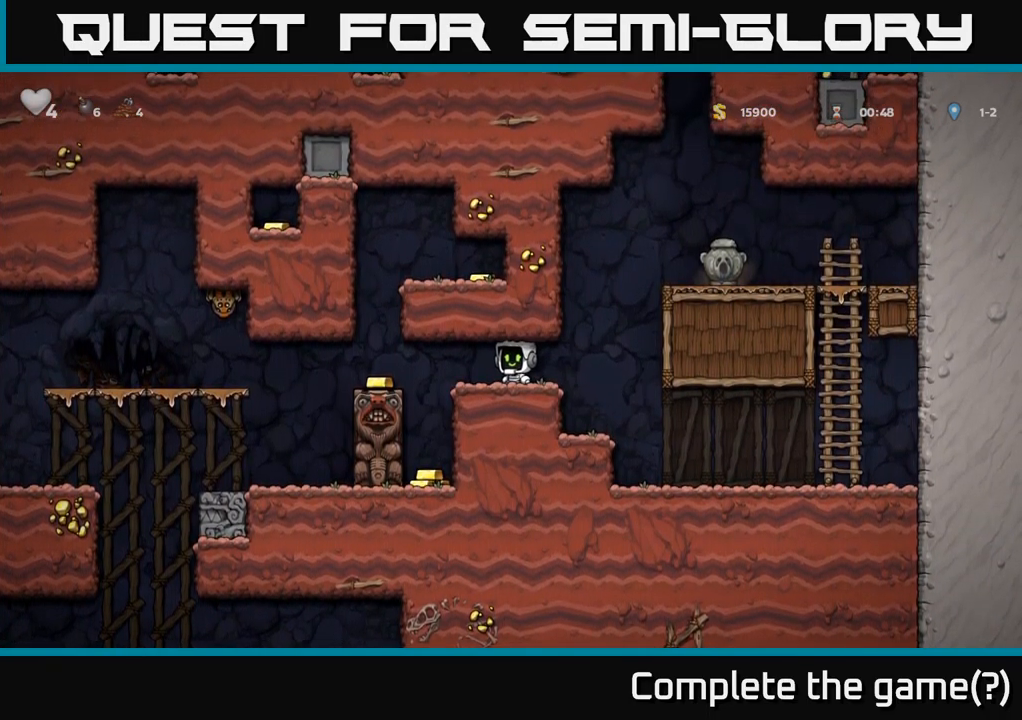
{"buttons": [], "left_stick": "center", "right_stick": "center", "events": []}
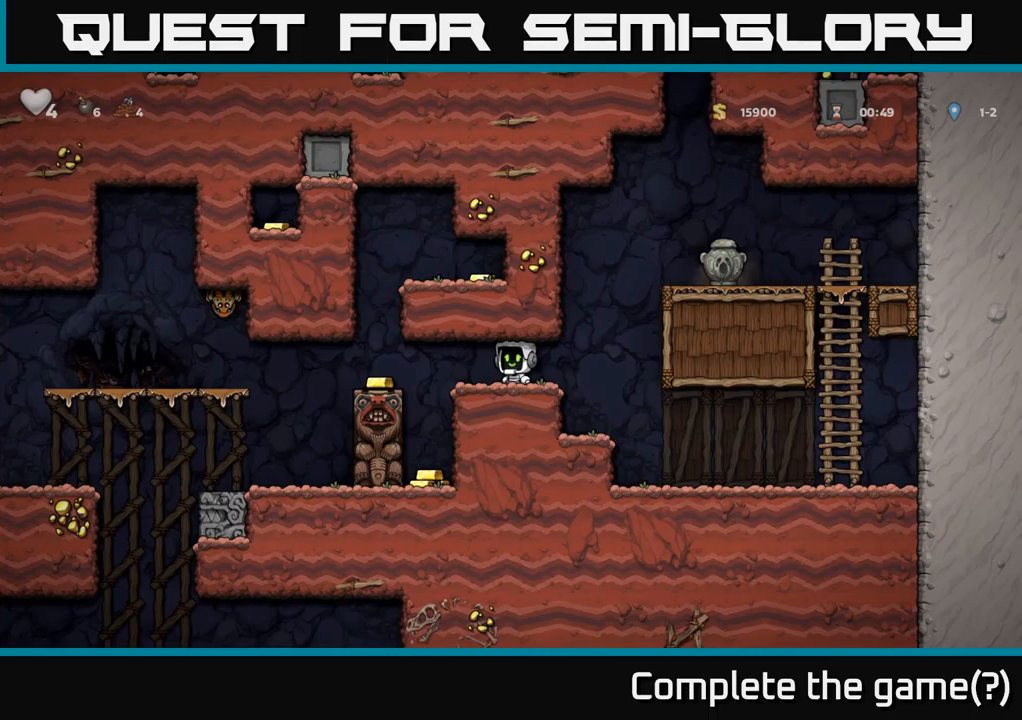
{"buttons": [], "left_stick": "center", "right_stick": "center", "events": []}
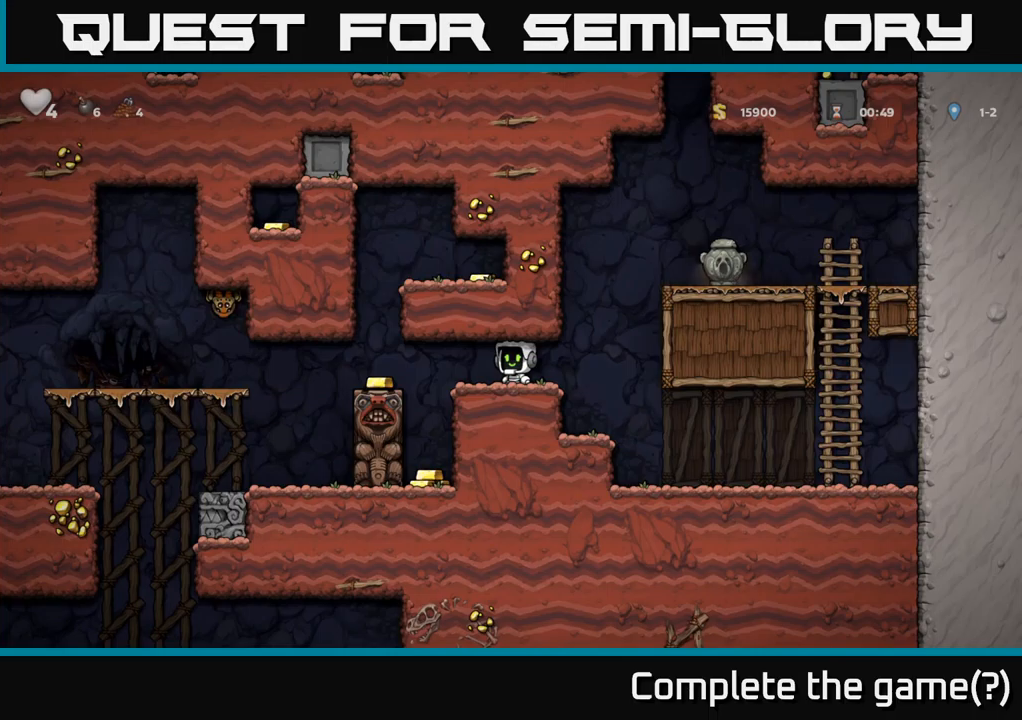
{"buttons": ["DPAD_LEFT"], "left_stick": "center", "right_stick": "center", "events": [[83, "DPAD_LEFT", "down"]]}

Problem description
Using the material above, return every line exactly as it appears, minus the pictures.

Task result
{"buttons": [], "left_stick": "center", "right_stick": "center", "events": []}
{"buttons": [], "left_stick": "center", "right_stick": "center", "events": []}
{"buttons": ["DPAD_LEFT"], "left_stick": "center", "right_stick": "center", "events": [[83, "DPAD_LEFT", "down"]]}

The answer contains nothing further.